» TEXTO DO EXERCÍCIO
==============================

Por EUGÊNIO TRIVINHO*
O tiro paulistano e antinatalino do “progresso necropolítico” de demolição legal dos direitos sociais no Brasil
A revogação do passe livre de idosos (de 60 a 64 anos) nos transportes públicos da Grande São Paulo, feita em 23/12 pelas duas principais instâncias executivas da região – o Governo do Estado e a Prefeitura da metrópole –, alinha-se ao rol decisório típico do neofascismo corrente no Brasil: a decomposição paulatina e dolosa de direitos sociais a partir de dentro do próprio Estado, na “forma da lei”.
O neofascismo é a fúria política invisível que hoje adentra os palácios da política convencional por meio do sufrágio universal – pela porta da frente –, maqueia a sua necropolítica com neons da competência tecnocrática e justifica demolições oficiais com o eufemismo de “revisões legítimas”, sob o álibi dissuasivo de uma “gestão moderna e eficiente”.
Normalmente asseado no discurso público (com exceções de Brasília) e sempre macabro nos bastidores, o neofascismo é uma bomba de nêutrons: preserva apenas carcaças de privilégio para usufruto de pares vitoriosos e seletivos, sem jamais se expor como estado de exceção.

==============================

» INFORMAÇÕES FORNECIDAS
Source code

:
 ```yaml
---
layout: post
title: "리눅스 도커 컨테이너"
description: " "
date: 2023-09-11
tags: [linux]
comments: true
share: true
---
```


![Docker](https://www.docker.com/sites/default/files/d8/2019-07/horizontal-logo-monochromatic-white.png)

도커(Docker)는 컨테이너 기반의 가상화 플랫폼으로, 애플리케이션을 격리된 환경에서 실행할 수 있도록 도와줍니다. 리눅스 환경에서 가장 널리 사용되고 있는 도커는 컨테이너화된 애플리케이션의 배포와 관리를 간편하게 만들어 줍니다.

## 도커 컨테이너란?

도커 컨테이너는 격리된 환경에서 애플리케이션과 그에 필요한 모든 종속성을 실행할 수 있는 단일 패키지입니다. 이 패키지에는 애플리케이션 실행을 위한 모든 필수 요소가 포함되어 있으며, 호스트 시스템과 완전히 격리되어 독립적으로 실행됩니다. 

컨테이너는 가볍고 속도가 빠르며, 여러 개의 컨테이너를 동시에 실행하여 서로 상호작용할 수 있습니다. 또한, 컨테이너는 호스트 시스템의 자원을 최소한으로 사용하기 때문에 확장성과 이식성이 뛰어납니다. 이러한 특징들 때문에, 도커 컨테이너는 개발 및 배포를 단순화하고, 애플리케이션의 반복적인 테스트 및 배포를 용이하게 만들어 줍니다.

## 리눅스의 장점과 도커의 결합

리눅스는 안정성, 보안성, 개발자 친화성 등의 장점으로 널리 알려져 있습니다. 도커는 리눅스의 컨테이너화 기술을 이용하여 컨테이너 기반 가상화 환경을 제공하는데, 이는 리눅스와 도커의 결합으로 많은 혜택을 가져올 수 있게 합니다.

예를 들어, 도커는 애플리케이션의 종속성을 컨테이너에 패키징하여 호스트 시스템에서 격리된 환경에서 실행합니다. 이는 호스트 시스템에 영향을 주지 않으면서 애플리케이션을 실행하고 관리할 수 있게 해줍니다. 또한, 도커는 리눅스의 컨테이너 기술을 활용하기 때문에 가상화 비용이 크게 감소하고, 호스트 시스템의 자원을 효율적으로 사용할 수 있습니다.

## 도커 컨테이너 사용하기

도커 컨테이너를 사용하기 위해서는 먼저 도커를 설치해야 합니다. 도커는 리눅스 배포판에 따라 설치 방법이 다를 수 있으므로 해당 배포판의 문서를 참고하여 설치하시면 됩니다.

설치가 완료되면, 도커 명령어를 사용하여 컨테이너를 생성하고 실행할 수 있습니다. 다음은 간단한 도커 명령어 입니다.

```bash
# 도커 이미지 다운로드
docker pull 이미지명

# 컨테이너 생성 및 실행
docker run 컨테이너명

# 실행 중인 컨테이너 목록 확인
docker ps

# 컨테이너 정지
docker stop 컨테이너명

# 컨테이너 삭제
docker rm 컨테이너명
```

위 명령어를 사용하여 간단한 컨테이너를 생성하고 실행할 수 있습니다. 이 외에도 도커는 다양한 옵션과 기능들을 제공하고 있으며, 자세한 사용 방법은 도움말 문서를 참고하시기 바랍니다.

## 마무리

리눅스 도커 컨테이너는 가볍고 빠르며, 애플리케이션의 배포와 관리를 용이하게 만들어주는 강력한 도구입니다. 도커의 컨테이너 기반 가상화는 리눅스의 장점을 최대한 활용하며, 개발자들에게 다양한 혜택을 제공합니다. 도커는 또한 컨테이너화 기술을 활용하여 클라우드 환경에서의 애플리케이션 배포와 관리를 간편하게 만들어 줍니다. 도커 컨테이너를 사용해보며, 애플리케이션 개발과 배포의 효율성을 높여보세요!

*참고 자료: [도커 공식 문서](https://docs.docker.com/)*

==============================

» PERGUNTAS
1. No texto sobre a revogação do passe livre de idosos, reescreva o trecho de "O neofascismo é a" até "estado de exceção.", inclusive, substituindo "neofascismo" por "autoritarismo".
2. Segundo o texto sobre a revogação do passe livre de idosos, quais instâncias executivas revogaram o benefício?
3. Continue, por favor, o texto sobre a revogação do passe livre de idosos a partir da última frase apresentada.
Os registros não têm nenhuma relação com esta atividade.

» RESULTADOS POR TAREFA
1.
O autoritarismo é a fúria política invisível que hoje adentra os palácios da política convencional por meio do sufrágio universal – pela porta da frente –, maqueia a sua necropolítica com neons da competência tecnocrática e justifica demolições oficiais com o eufemismo de “revisões legítimas”, sob o álibi dissuasivo de uma “gestão moderna e eficiente”.
Normalmente asseado no discurso público (com exceções de Brasília) e sempre macabro nos bastidores, o autoritarismo é uma bomba de nêutrons: preserva apenas carcaças de privilégio para usufruto de pares vitoriosos e seletivos, sem jamais se expor como estado de exceção.

2. O Governo do Estado e a Prefeitura da metrópole.

3.
Hábil no oportunismo serpentino, ele agora se beneficia institucionalmente do medo antipandêmico espalhado. Cínico e sem culpa, alcança, a martelo – mas com força de tiro –, quem ele deveria priorizar e proteger, por razões constitucionais e humanitárias.
Para o neofascismo, o Natal é mera festa postiça: vale presente escabroso na véspera. A dor dos outros é menos que traço contábil.
As ruas e janelas, únicas que podem fazer recuar essa necropolítica (mais que as próprias redes sociais), andam caladas. O silêncio da inércia nobilita o avanço intolerante.
Que haja, ao menos, sensíveis trovoadas de representação jurídica e parlamentar contra as medidas executivas adotadas e em favor da preservação dos direitos sociais dos idosos à cidade e à mobilidade livre em São Paulo.
*Eugênio Trivinho é professor do Programa de Estudos Pós-Graduados em Comunicação e Semiótica da Pontifícia Universidade Católica de São Paulo (PUC-SP).